What followed this realization was Natural Supernaturalism par excellence. Engaged in the 1969 installment, featuring variations of green -- lime green, army fatigue, forest and aqua-marine in ascending order -- my awareness extended to the museum environment. A pervasive silence first undone by the security guard walking behind me, shadow caught first in the far right silver frame, casting shadow on the paint and continuing through to the opposite side of the frame, cast on the wall, across another painting until sharply reflected in the plastic casing for Albers' nameplate. His polyester pants swish in step, sharper, deeper, then sharper again like a march of rough fabric. A woman in flip flops walks past, sweeping dust with her in-step, plastic soles popping on the hardwood. In the silver frame I see the reflection of George Braque's le guerdian, the white base of which reflects a woman sifting through her purse, keys and knick-knacks jingling like bells. A baby cries in alto; a young woman clicks by in staccato heels; an old man coughs. I realize the soul of Cage's 4'33', the true transfiguration of commonplace is not enraptured contemplation of a single object or an unaccustomed noise, but the recognition that experience itself gifts consciousness with a symphony whose instruments are filtered through the whole of our sense datum. The lavish magenta at the core of Albers' 1972, a toddler's sneeze, a waft of a woman's peach shampoo and the twitch of tendons in my knee are all parts in this orchestra of momentary experience.

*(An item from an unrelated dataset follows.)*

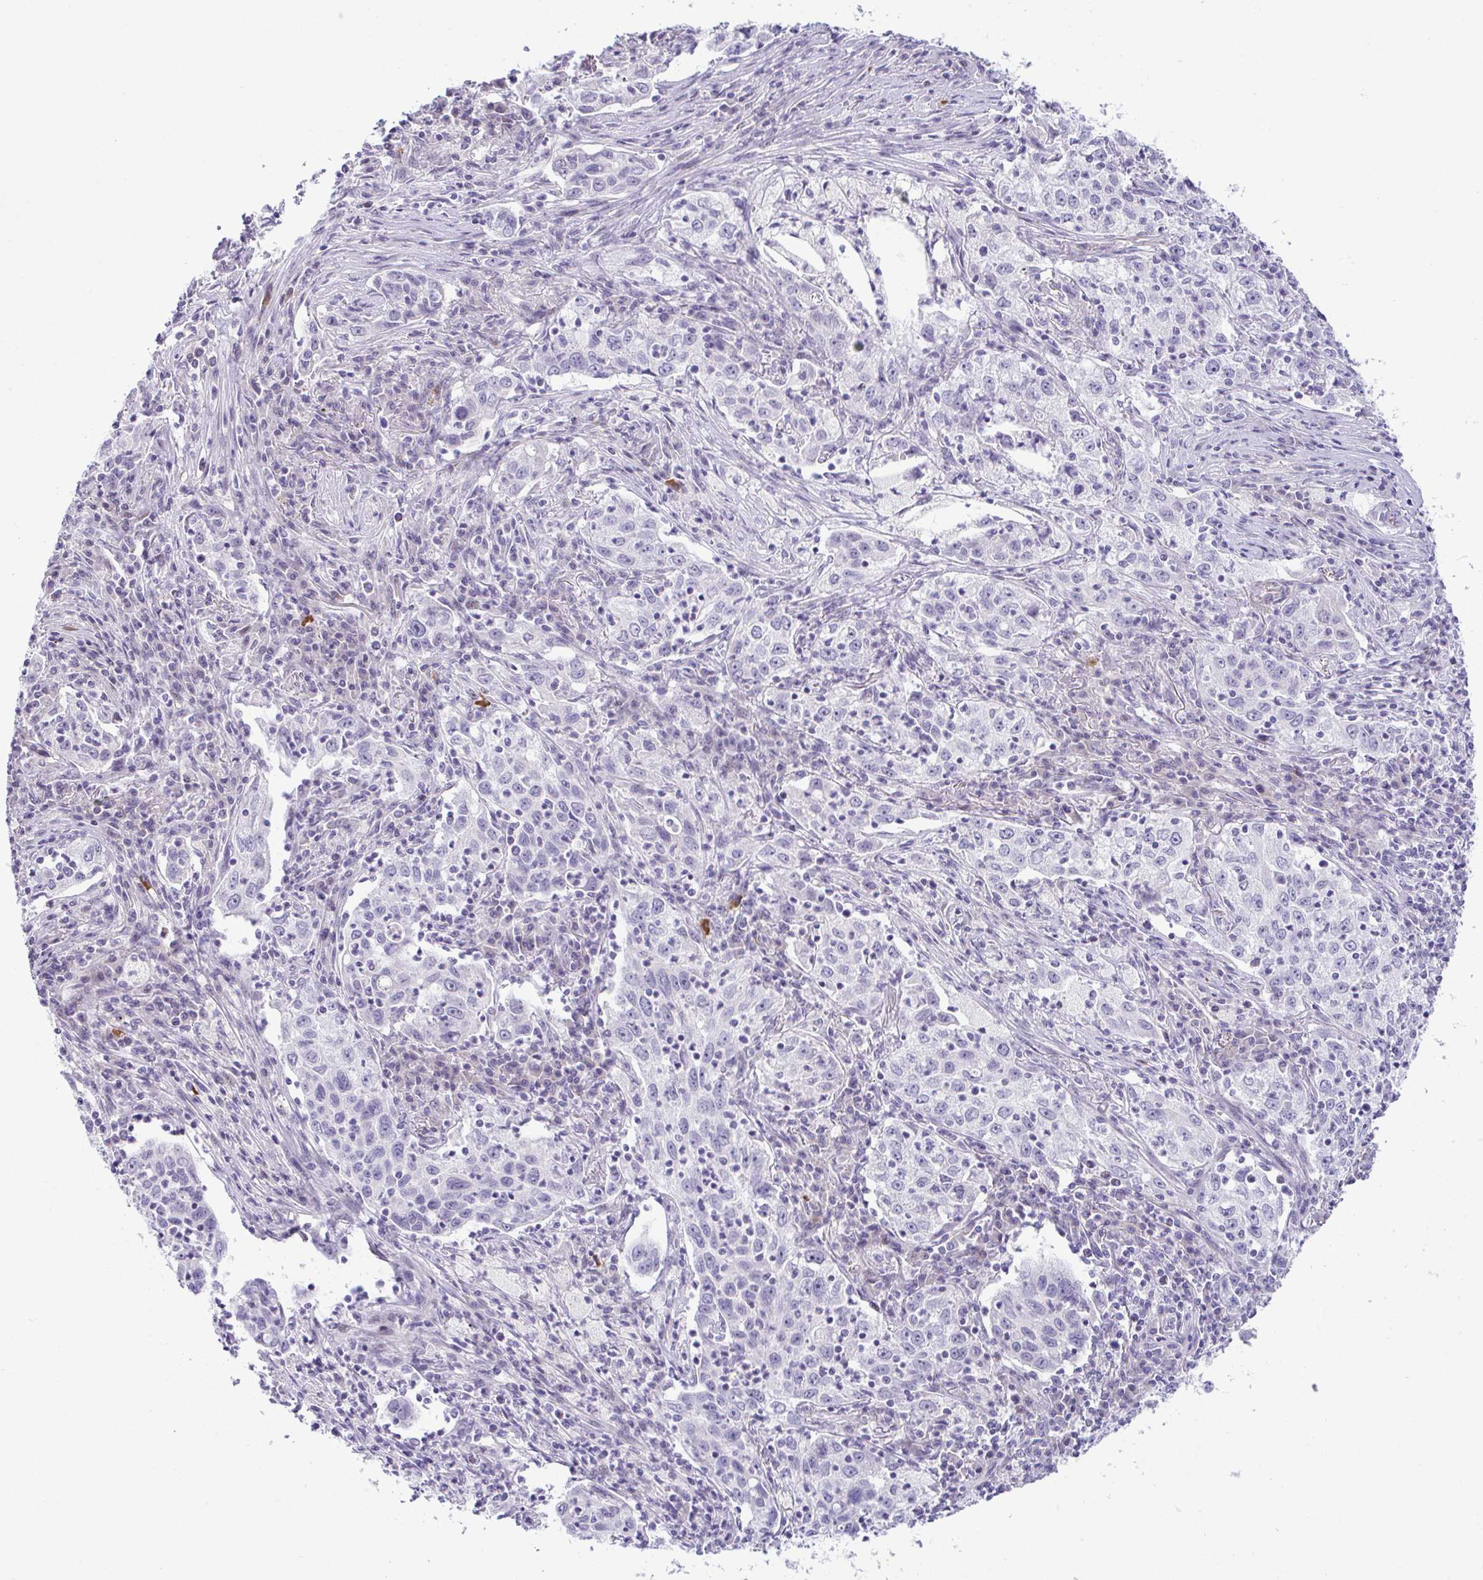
{"staining": {"intensity": "negative", "quantity": "none", "location": "none"}, "tissue": "lung cancer", "cell_type": "Tumor cells", "image_type": "cancer", "snomed": [{"axis": "morphology", "description": "Squamous cell carcinoma, NOS"}, {"axis": "topography", "description": "Lung"}], "caption": "The histopathology image shows no staining of tumor cells in squamous cell carcinoma (lung).", "gene": "USP35", "patient": {"sex": "male", "age": 71}}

Much like Danto's "sophisticated audience" at the Stable Gallery, contemplating Warhol's Brillo Boxes with as much integrity as a Cezanne, I turned away from the Albers' installment after slightly over an hour of contemplation and exposed myself to an embarrassment of riches. (ITL 3) Everywhere I was dazzled by these "mere real things" that, by recognition of the process of seeing -- and, in turn, achieving a small degree of Vision -- were transfigured into phenomenon more extraordinary than anything on the walls. Emerson contends "away with your nonsense of oil and easels. . .except to open your eyes to the masteries of eternal art." That is, having fully digested the experience of color through Albers' work, the texture of skin on an old man's face, a limp fold in a woman's pant-leg or a crumpled straw wrapper laying in dust on the floor all assumed status as fountains of the godhead, worthy of contemplation and appreciation.